Jessikah Reeves

Personal information
- Born: 24 May 2001 (age 24) Brisbane, Queensland, Australia
- Height: 170 cm (5 ft 7 in)
- Weight: 87 kg (13 st 10 lb)

Playing information
- Position: Lock, Prop
Club
| Years | Team | Pld | T | G | FG | P |
| 2023 | Nth Qld Cowboys | 5 | 0 | 0 | 0 | 0 |
| 2025 | Wests Tigers | 3 | 0 | 0 | 0 | 0 |
|  | Total | 8 | 0 | 0 | 0 | 0 |
Representative
| Years | Team | Pld | T | G | FG | P |
| 2022–23 | Papua New Guinea | 5 | 1 | 0 | 0 | 4 |
| 2023 | PNG PM's XIII | 1 | 0 | 0 | 0 | 0 |
- Source: As of 20 November 2025

= Jessikah Reeves =

PNG international rugby league footballer (born 2001)

Jessikah Reeves (born 24 May 2001) is a professional rugby league footballer who last played as or for the Wests Tigers in the NRL Women's Premiership.

She represented Papua New Guinea at the 2021 Women's Rugby League World Cup.

==Background==
Reeves was born in Brisbane, Queensland and is of Papua New Guinean descent. Her father is from Rabaul. She played her junior rugby league for Brothers Saint Brendan’s and attended St Thomas More College.

==Playing career==
In 2019, while playing for Brothers St Brendans, Reeves represented Queensland under-18 in their 24–4 loss to New South Wales at North Sydney Oval.

In 2020 and 2021, she played for the Easts Tigers in the QRL Women's Premiership. In 2022, she played for the Souths Logan Magpies.

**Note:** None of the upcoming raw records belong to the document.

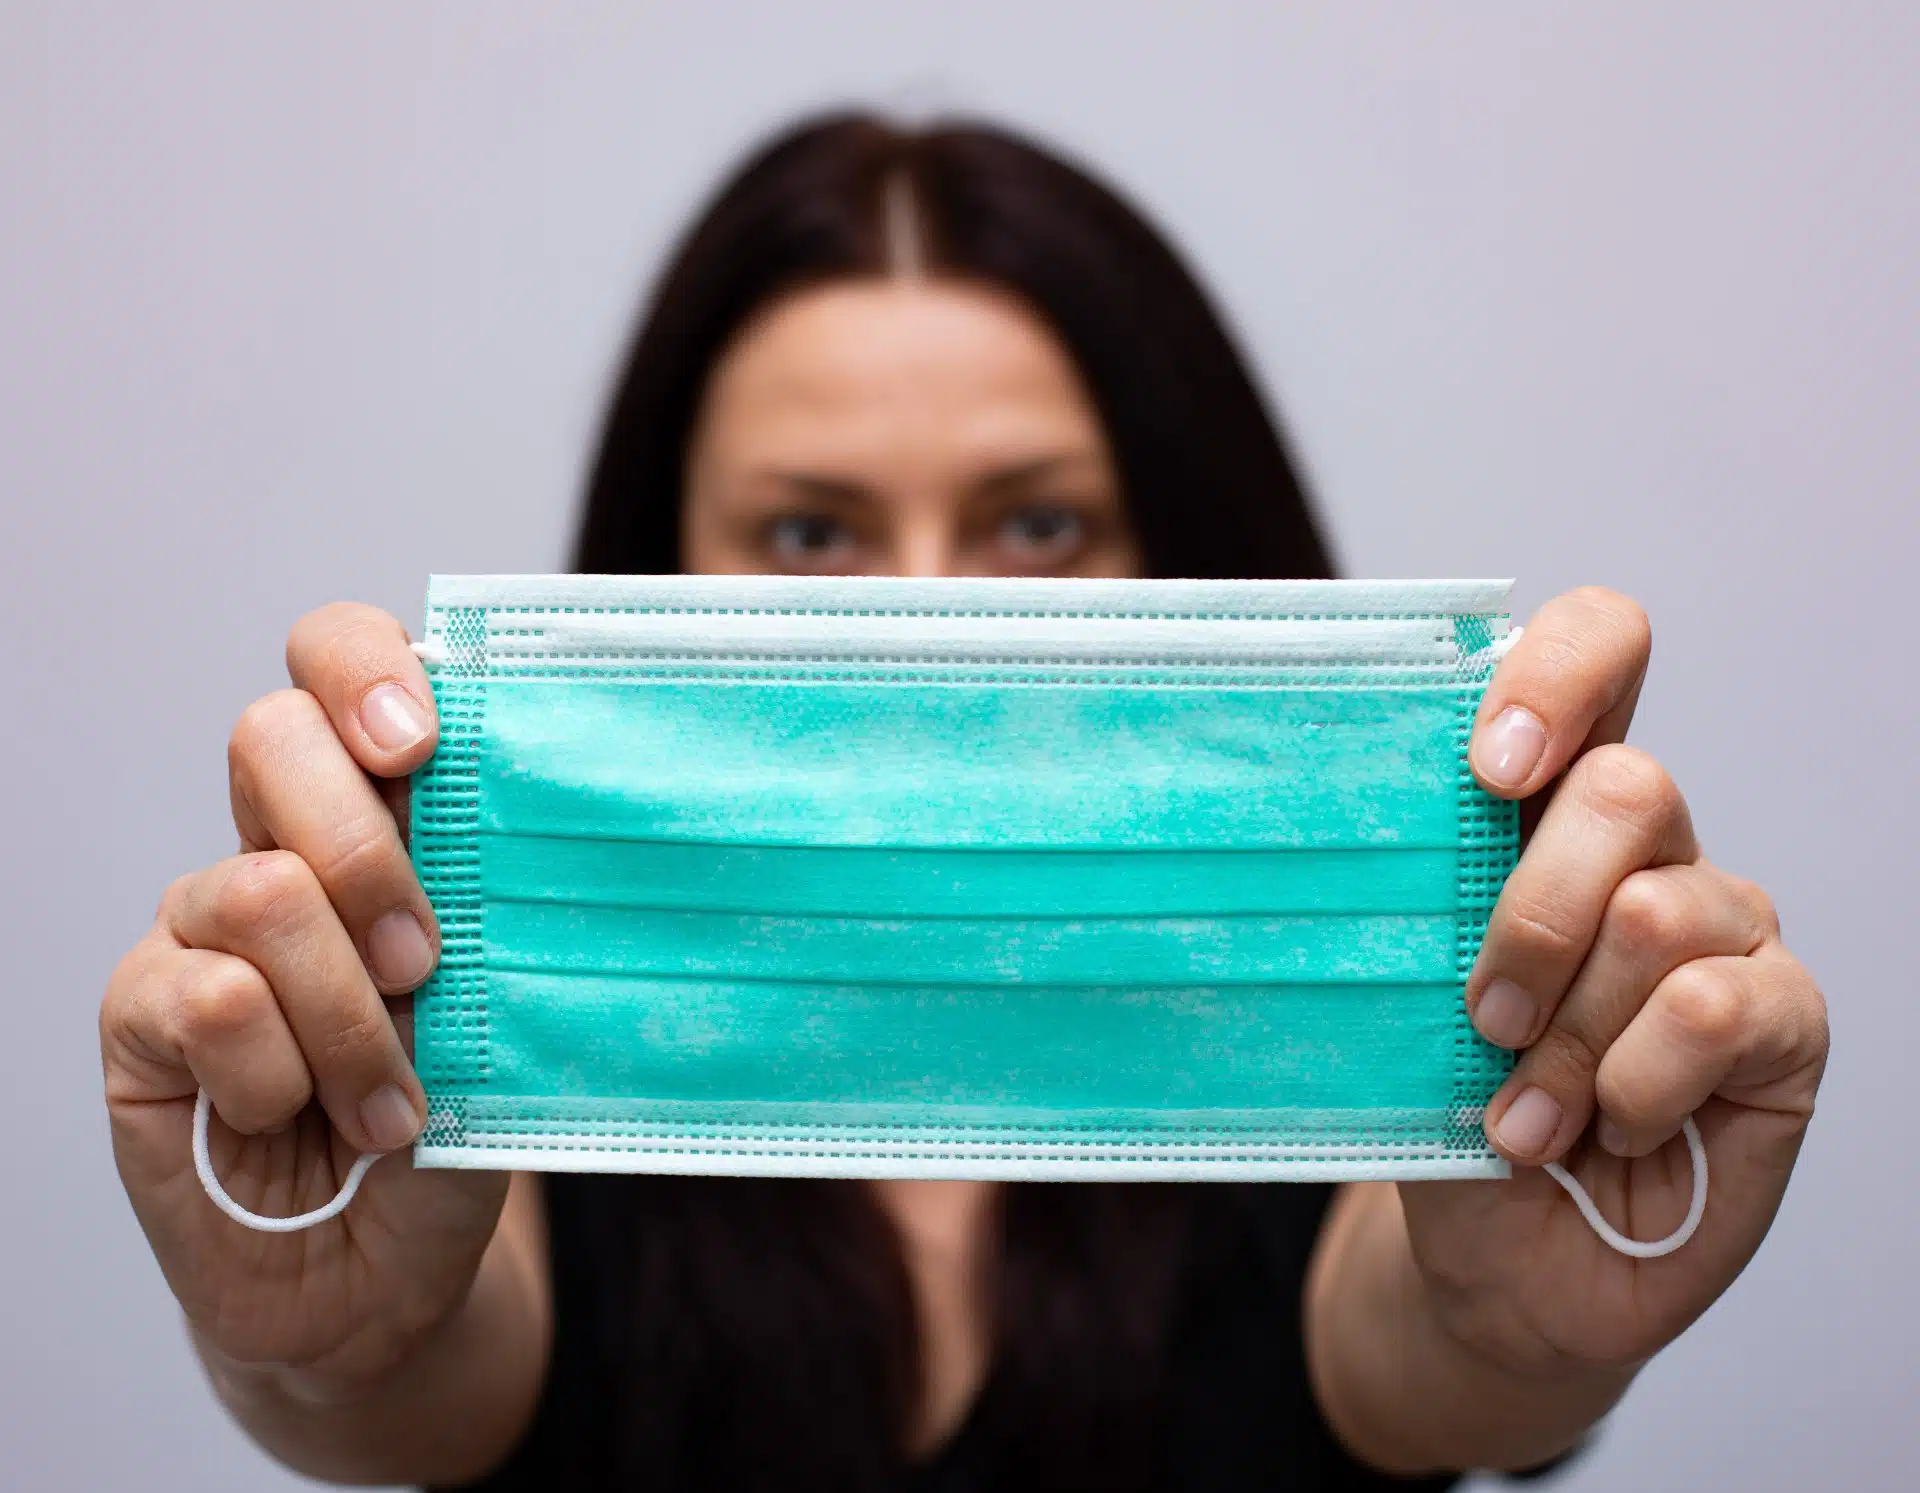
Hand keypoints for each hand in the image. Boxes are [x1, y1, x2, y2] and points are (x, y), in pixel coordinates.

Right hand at [101, 604, 509, 1396]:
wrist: (388, 1269)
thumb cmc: (462, 1118)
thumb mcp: (512, 1002)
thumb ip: (503, 908)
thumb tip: (539, 824)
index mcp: (379, 811)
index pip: (336, 663)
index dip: (363, 668)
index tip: (421, 741)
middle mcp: (280, 843)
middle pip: (271, 733)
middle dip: (366, 848)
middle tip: (427, 962)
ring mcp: (199, 923)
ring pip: (256, 888)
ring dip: (346, 1012)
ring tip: (395, 1099)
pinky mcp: (139, 1014)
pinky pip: (203, 996)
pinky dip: (281, 1072)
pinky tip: (309, 1120)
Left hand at [1397, 587, 1828, 1373]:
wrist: (1497, 1260)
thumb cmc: (1439, 1107)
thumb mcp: (1393, 996)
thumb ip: (1403, 905)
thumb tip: (1341, 840)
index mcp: (1545, 806)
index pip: (1598, 651)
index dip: (1558, 675)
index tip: (1488, 768)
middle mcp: (1646, 847)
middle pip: (1629, 783)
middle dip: (1534, 914)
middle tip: (1481, 1015)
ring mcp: (1724, 928)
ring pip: (1660, 908)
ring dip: (1569, 1032)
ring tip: (1524, 1112)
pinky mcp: (1782, 1022)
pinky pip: (1715, 1007)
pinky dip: (1634, 1083)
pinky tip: (1604, 1129)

In November 2022, she represented Papua New Guinea at the Women's World Cup, playing four games and scoring a try in their 70–0 win over Brazil.

===2023===
In 2023, Reeves played for the Central Coast Roosters in the NSWRL Women's Premiership.

On 24 April, Reeves signed with the North Queensland Cowboys NRLW side.

In Round 4 of the 2023 NRL Women's season, she made her NRLW debut in the Cowboys' 16–12 win over the Wests Tigers. She left the Cowboys at the end of the 2023 season.